Navigational AI (Pathfinding)
Thanks to financial support from the Joe Brown Memorial Award, I was able to invest in a a brilliant AI Navigation system. Doing so has taken a lot of work off my chest and allowed me to spend more time working on the more artistic aspects of the project.
Moving from Sample to Physics-Based Synthesis
The biggest shift forced upon the project was the abandonment the abandonment of sample-based synthesis and FMOD Studio (FMOD Studio is a procedural audio software designed for dynamic audio manipulation in video games). I reached a point where the limitations of sample manipulation became very apparent to me, particularly the limitations surrounding expressive range and spacial acoustics. With our current utilities, no amount of wave-form manipulation can successfully alter the acoustic environment in which a given sample is recorded. Hopefully, with the ever-evolving development of AI, this is something we can look forward to in the future.

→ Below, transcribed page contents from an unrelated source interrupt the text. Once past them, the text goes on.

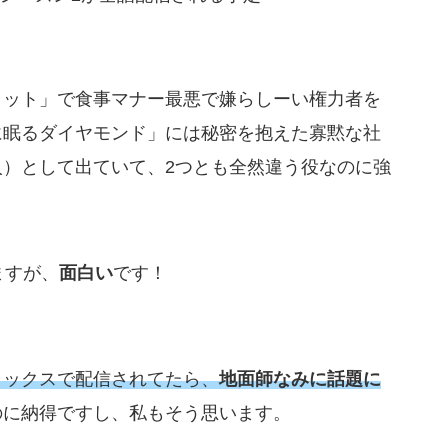
メット」で食事マナー最悪で嫌らしーい権力者を
に眠るダイヤモンド」には秘密を抱えた寡黙な社
）として出ていて、2つとも全然違う役なのに強
ますが、
面白い
です！
リックスで配信されてたら、
地面師なみに話題に
のに納得ですし、私もそう思います。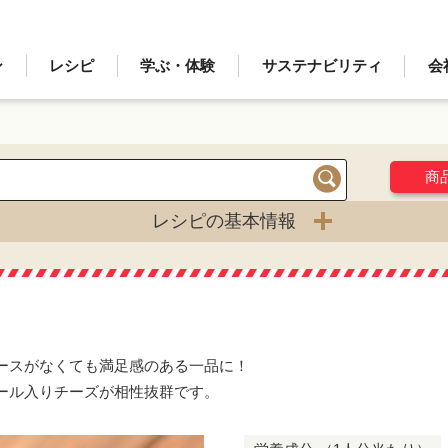
ン
レシピ
学ぶ・体験
サステナビリティ
会
商
検索
レシピの基本情報
ースがなくても満足感のある一品に！
ール入りチーズが相性抜群です。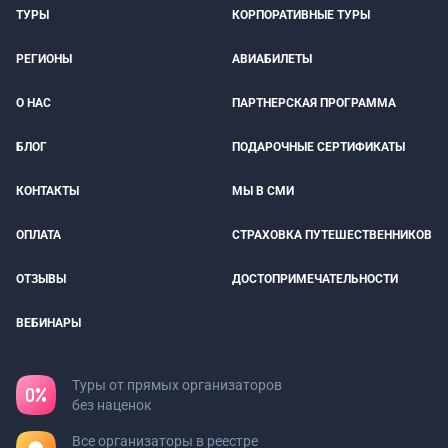
ТУРЫ
КОРПОРАТИВНЫЕ ТУРЫ
РЕГИОНЫ
АВИАБИЛЕТЫ
О НАС
ПАРТНЕРСКАЯ ПРОГРАММА
БЛОГ
ПОДАРОЧНЫЕ СЕРТИФИКАТЫ
КОНТАКТЫ
МЫ В СМИ
ОПЛАТА
СТРАХОВКА ПУТЕШЕСТВЕННИКОВ
ОТЗЫВЫ
ДОСТОПРИМЕЧАТЕЛЬНОСТИ
ВЕБИНАРЫ
Туры от прямых организаторов
без наценок
Все организаторы в реестре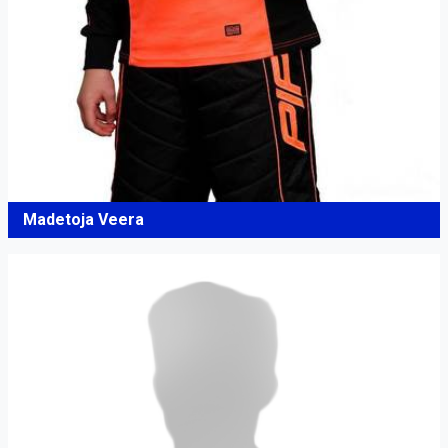
Madetoja Veera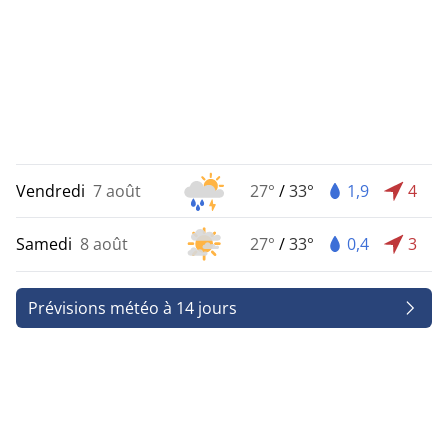
Vendredi
7 août
27°
/
33°
1,9
4
Samedi
8 août
27°
/
33°
0,4
3
Prévisions météo à 14 jours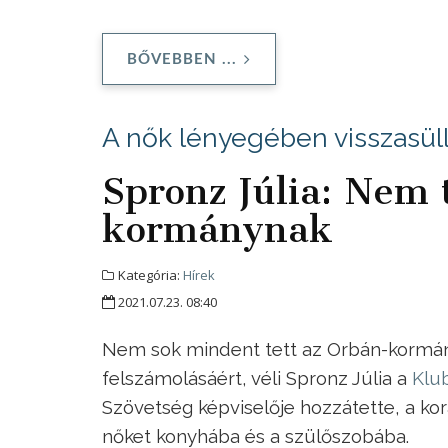
BŐVEBBEN ...
A nők lényegében visszasü
Spronz Júlia: Nem 
kormánynak
Kategória:
Hírek
2021.07.23. 08:40
Nem sok mindent tett az Orbán-kormány
felszámolásáért, véli Spronz Júlia a
Klu
Szövetség képviselője hozzátette, a ko
nőket konyhába és a szülőszobába.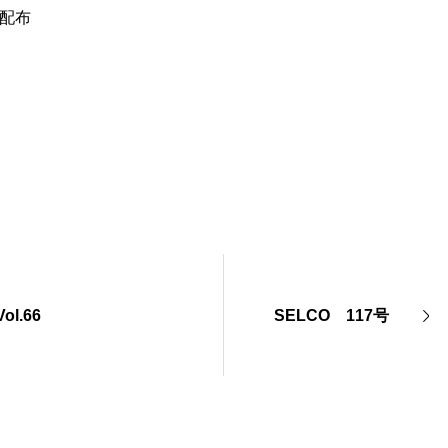
配布
l.66
SELCO 117号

The alternative: physics-based synthesis. The vocal synthesis in the demo involves the virtual modelling of the actual instrument itself. This allows for a near-infinite number of variables that allow you to dynamically fine-tune sonic qualities in a multitude of acoustic environments. The downside, however, is that the algorithms involve a lot of dense, complicated physics and mathematics. As a result the development of this component is huge time dedication and for the vocal synthesis I’ve only currently developed the modelling of the source waveform at the glottis.
One aspect of the project I had to cut back on is the graphics. The above image shows the visual style of the project during January 2020. Moving applications on to the web always requires a certain amount of performance optimisation but with this project in particular, with its hefty algorithms, a lot of stripping-down was required in order to make everything run smoothly in a web-based environment. As a result I have now adopted a much flatter, cartoon-like aesthetic which I have also mirrored in the design of the user interface and website.

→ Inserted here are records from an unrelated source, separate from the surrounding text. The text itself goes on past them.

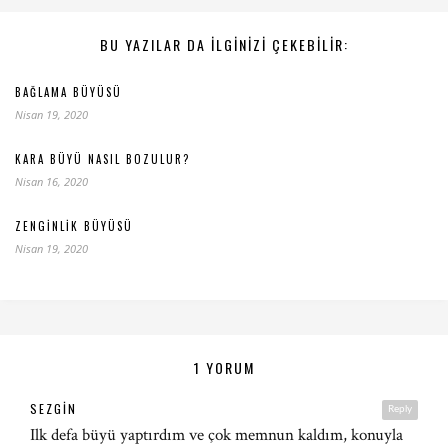
BU YAZILAR DA ILGINIZI ÇEKEBILIR:
BAĞLAMA BÜYÜSÜ
Nisan 19, 2020
KARA BÜYÜ NASIL BOZULUR?
Nisan 16, 2020
ZENGINLIK BÜYÜSÜ
Nisan 19, 2020
1 YORUM
SEZGIN
Reply
Ilk defa büyü yaptırdım ve çok memnun kaldım, konuyla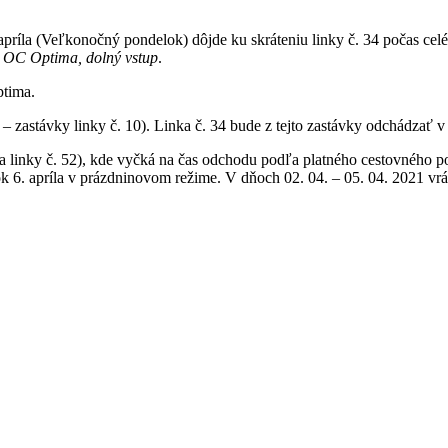
 apríla (Veľkonočný pondelok) dôjde ku skráteniu linky č. 34 počas ce
u
OC Optima, dolný vstup
.
ptima.
 – zastávky linky č. 10). Linka č. 34 bude z tejto zastávky odchádzať
a linky č. 52), kde vyčká na čas odchodu podľa platného cestovného po
orok 6. apríla v prázdninovom režime. V dňoch 02. 04. – 05. 04. 2021 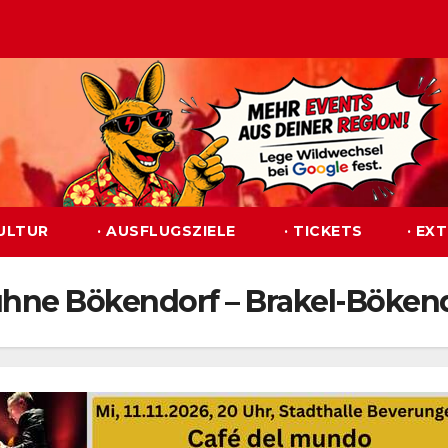
KULTUR
· AUSFLUGSZIELE
· TICKETS
· EX
bühne Bökendorf – Brakel-Böken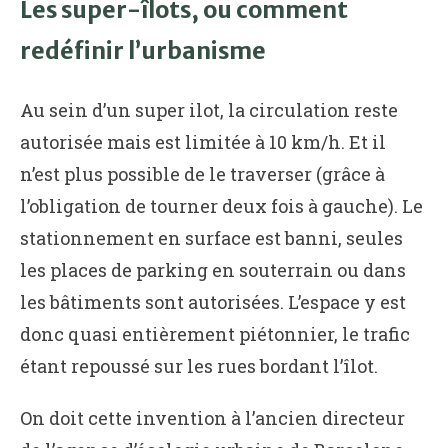
Les super-îlots, ou comment
redéfinir l’urbanisme
Au sein d’un super ilot, la circulation reste
autorisée mais est limitée à 10 km/h. Et il
n’est plus possible de le traverser (grâce à
l’obligation de tourner deux fois à gauche). Le
stationnement en surface est banni, seules
les places de parking en souterrain ou dans
les bâtiments sont autorisées. L’espace y est
donc quasi entièrement piétonnier, le trafic
étant repoussé sur les rues bordant l’îlot.
On doit cette invention à l’ancien directeur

Since I’ve designed the website myself (so that I am able to include the application and present data appropriately), I’ve had another large-scale task added to my work load. This wouldn’t be so much of an issue if I wasn’t set on having it’s aesthetic mirror that of the application.

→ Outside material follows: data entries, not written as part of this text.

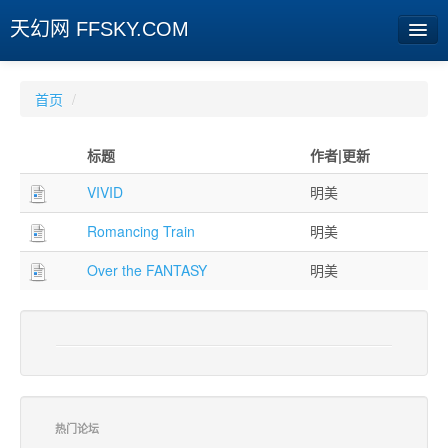
天幻网 FFSKY.COM
首页
首页
/
资讯
标题
作者|更新
周边
VIVID
明美
娱乐
Romancing Train
明美
专题
Over the FANTASY
明美
相册
社区
旧版临时
[登陆] [注册]
热门论坛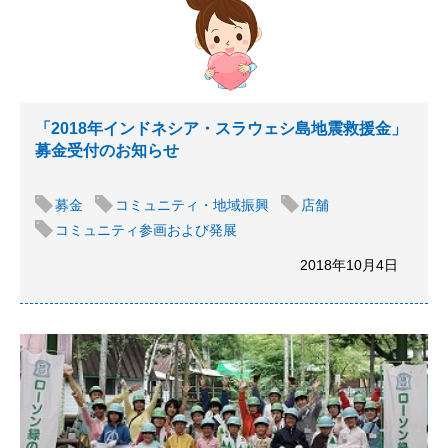
「2018年インドネシア・スラウェシ島地震救援金」
募金受付のお知らせ
募金
コミュニティ・地域振興
店舗
コミュニティ参画および発展
2018年10月4日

Receiving the Joe Brown Memorial Award added a lot of extra pressure for this project (and I’m already a perfectionist). Despite that, I am quite happy with the current state of the project and I’m really beginning to see a glimpse of what I had envisioned. I think that, in some regards, I have already partially achieved a number of aims I set. I think the demo indeed begins to provoke thought on the possibilities of such technology in this artistic context. I believe there is so much more to come from this project and I’m excited to see it blossom.